Pick out and copy every line below that has the word "none".

◆ Data:
- - - - - - -
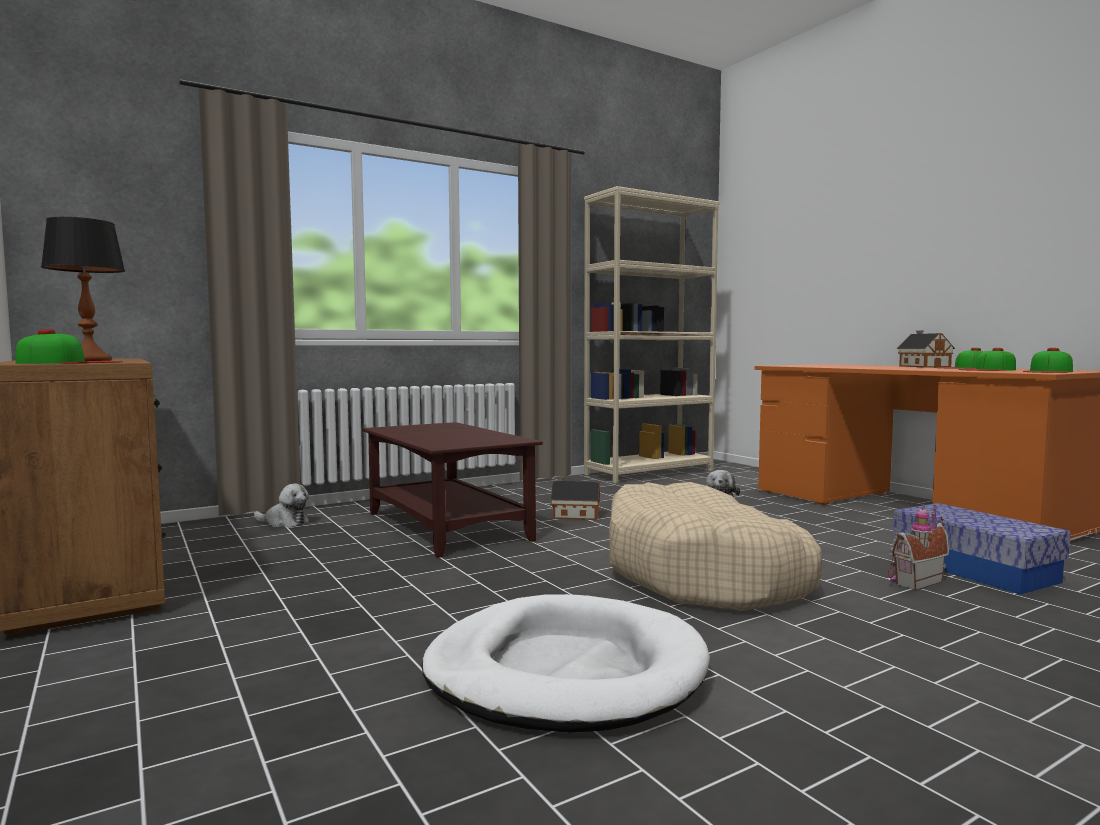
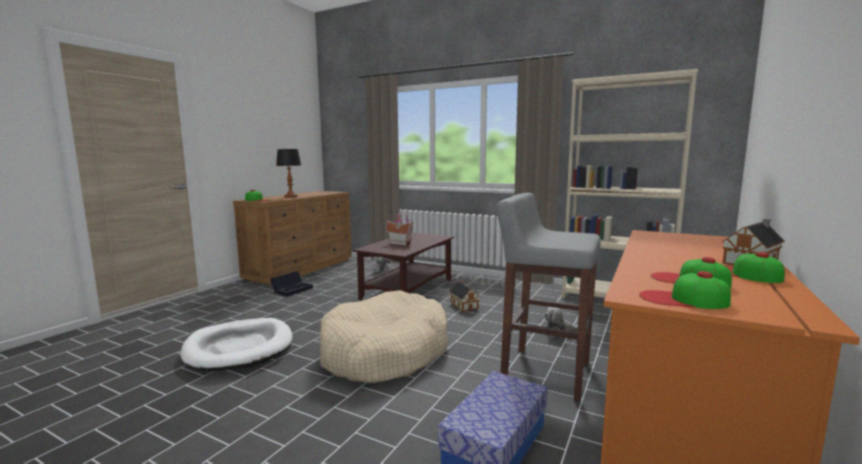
camera: 60 degrees right, 5 degrees up
toy house [888,505,949,591] -> toy house moved to [386,212,414,246]
none -> black storage box [270,271,313,297]
none -> grey stool [496,193,601,402]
- - - - - - -
◆ Result of the task:
none -> black storage box [270,271,313,297]
none -> grey stool [496,193,601,402]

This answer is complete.